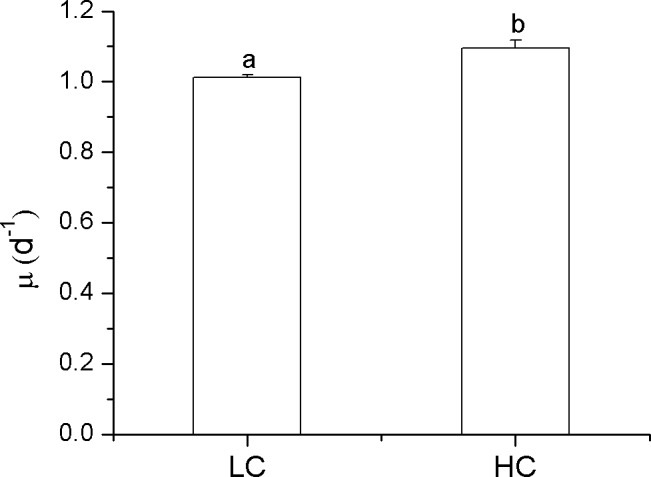
Specific growth rates of P. tricornutum.Specific growth rate (μ) of P. tricornutum cells grown at ambient (390 μatm; LC) and elevated CO2 (1000 μatm; HC) levels. Data are the means ± SD, n = 3 (triplicate cultures). Different letters above the histogram bars indicate significant differences (p<0.05) between different treatments.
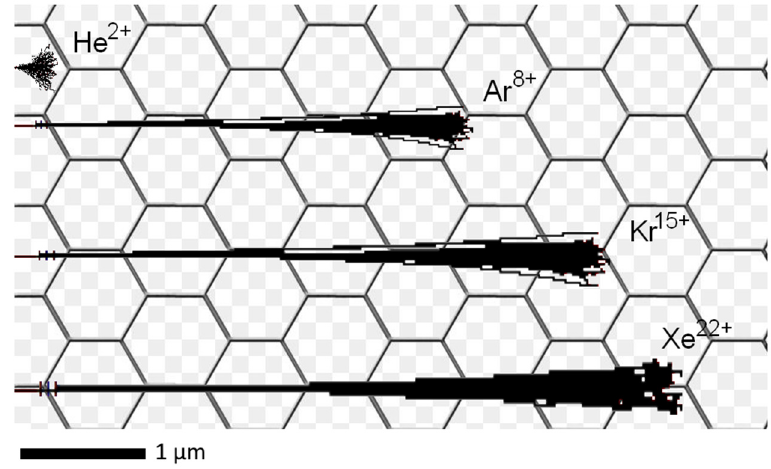
Figure 1. Schematic representation of ion-damage trajectories in ceramics.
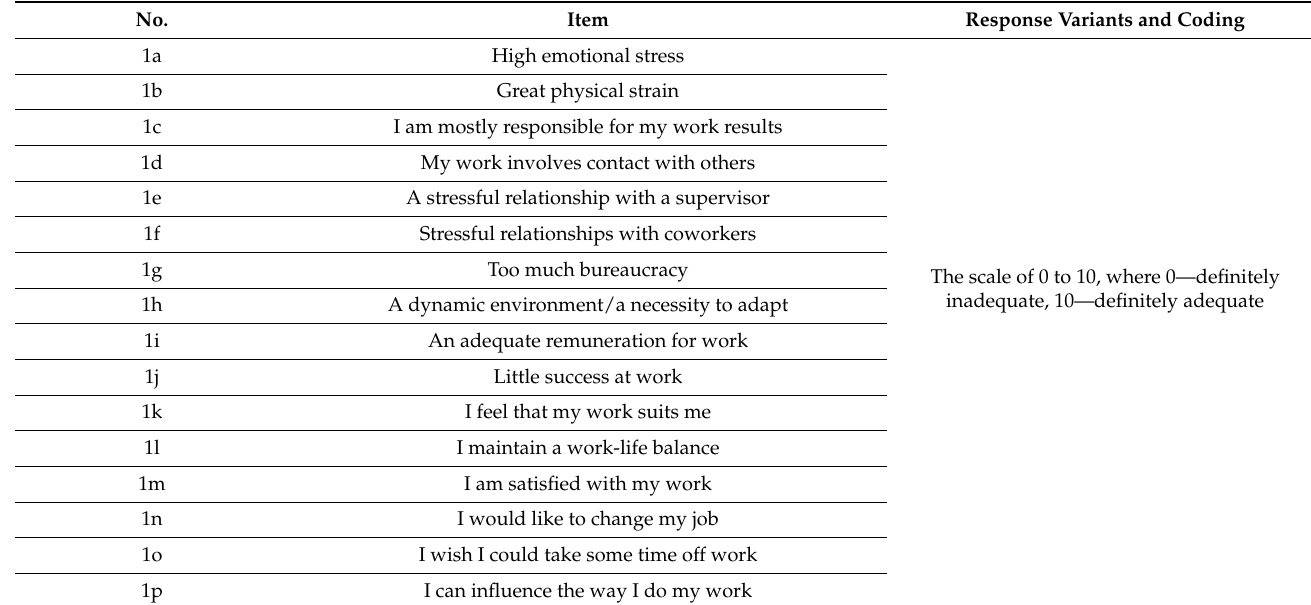
Table A1. General questions about work: Please assess to what extent each of the questions describes your current job. No. Item Response Variants and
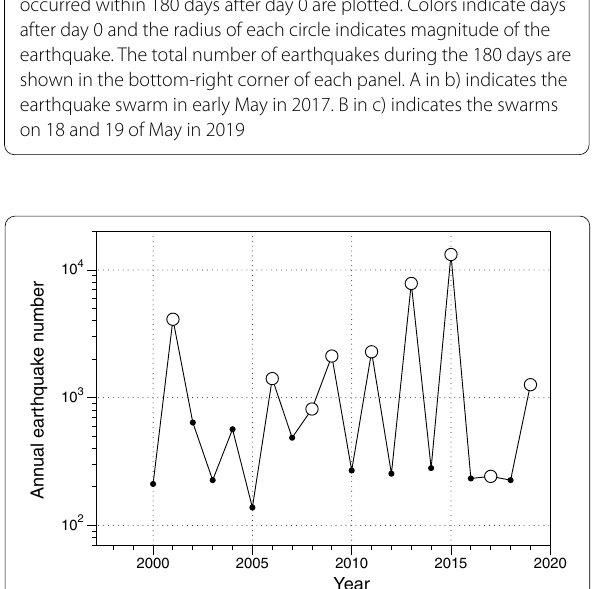
Fig. 5 Annual number of volcano-tectonic earthquakes in Hakone volcano detected by routine analysis of Hot Springs Research Institute of Kanagawa Prefecture. Open circles indicate years that underwent volcanic unrest, while dots indicate years without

··········

* **Task to carry out**:
Go through the material above and copy each line that has the word "indicate".

* **Response for this exercise**:
Specific growth rates of P. tricornutum.Specific growth rate (μ) of P. tricornutum cells grown at ambient (390 μatm; LC) and elevated CO2 (1000 μatm; HC) levels. Data are the means ± SD, n = 3 (triplicate cultures). Different letters above the histogram bars indicate significant differences (p<0.05) between different treatments.
Fig. 5 Annual number of volcano-tectonic earthquakes in Hakone volcano detected by routine analysis of Hot Springs Research Institute of Kanagawa Prefecture. Open circles indicate years that underwent volcanic unrest, while dots indicate years without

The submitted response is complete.